La RATP, qui reconnaît l'invention de son salarié, conteste en revanche le montant de sa rémunération. Alors qu'en 2003, la Commission nationale des inventions des salariés, saisie par l'inventeur, avait fixé le juste prix à 24.400 euros, la RATP n'a estimé lui devoir que 1.220 euros. Et afin que son salarié accepte cette proposition, elle n'a pas hésité à l'assigner en justice. Dans un jugement rendu le 16 juin, la 3e chambre civile du TGI de Paris a donné tort à la société francilienne, fixant à 115.000 euros "le juste prix" dû au mécanicien, et à 10.000 euros les frais de justice qu'elle devra lui verser.

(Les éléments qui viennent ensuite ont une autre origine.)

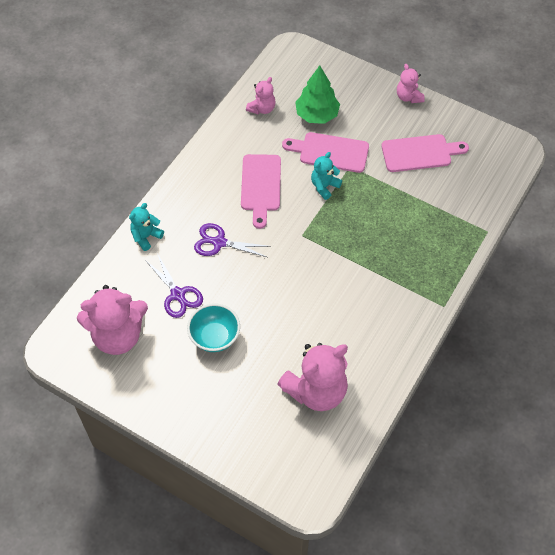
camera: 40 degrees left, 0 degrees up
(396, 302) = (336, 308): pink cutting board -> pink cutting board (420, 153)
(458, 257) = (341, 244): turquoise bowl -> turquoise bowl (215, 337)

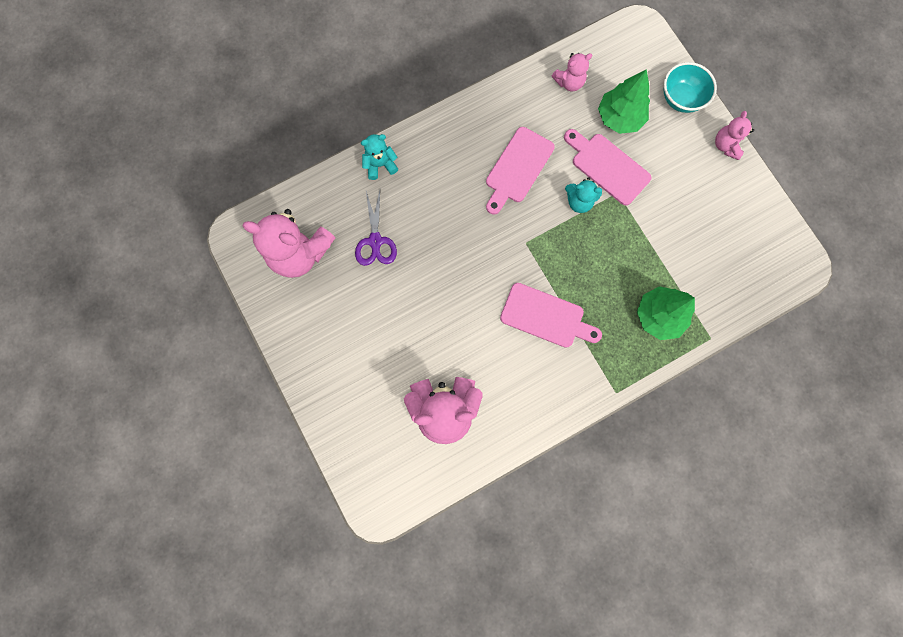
camera: 30 degrees right, 20 degrees up
(215, 337) = (384, 303): turquoise bowl -> turquoise bowl (681, 99)
(219, 242) = (443, 208): purple scissors -> none
(324, 186) = (579, 201): turquoise teddy bear -> turquoise teddy bear turned 150 degrees counterclockwise
(420, 153) = (697, 215): pink cutting board -> pink cutting board (546, 316)
(438, 235) = (658, 316): none -> green tree

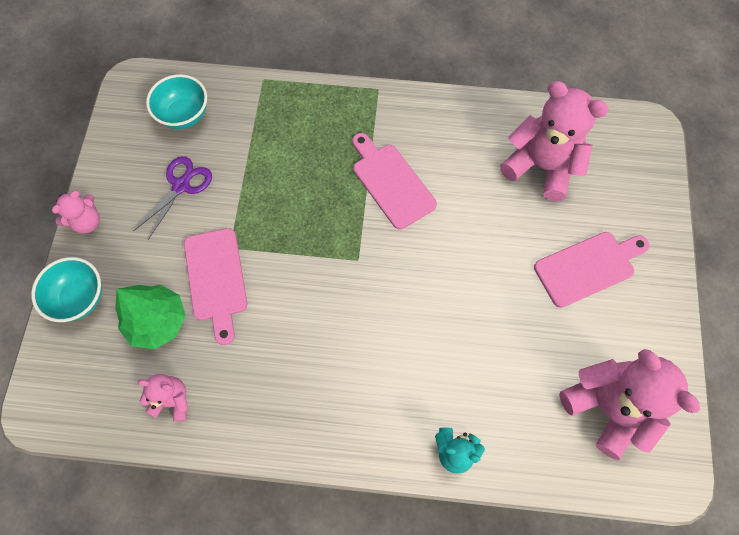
camera: 145 degrees left, 10 degrees down
(375, 241) = (513, 364): purple scissors -> purple scissors (181, 186)
(517, 168) = (307, 340): pink cutting board -> pink cutting board (588, 267)
(579, 201) = (274, 264): turquoise teddy bear -> none
(658, 316) = (290, 121): green tree -> none
(739, 266) = (184, 115): none -> turquoise bowl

10 millions d'euros déconomies

Suivant l'analyse de l'expert judiciaire, le tribunal a considéré que le mécanicien avait inventé un frotteur "simple" et "peu coûteux", "résistant aux chocs" et dont "le coût d'entretien est réduit". Selon l'expert, l'invention, dont l'un des avantages est d'éviter nombre de pannes, aurait permis des économies de plus de 10 millions d'euros. Un chiffre contesté par la RATP qui rappelle que le dispositif n'a jamais reçu d'exploitation industrielle.

Seulement, a répliqué le TGI, il ne tenait qu'à elle de verser d'autres éléments à l'expert pour qu'il puisse au mieux déterminer les retombées économiques de l'invention. En outre, l'employé, qui ne prend pas part aux choix de gestion de l'entreprise, n'a pas à en subir les conséquences "sur le terrain de la rémunération du juste prix".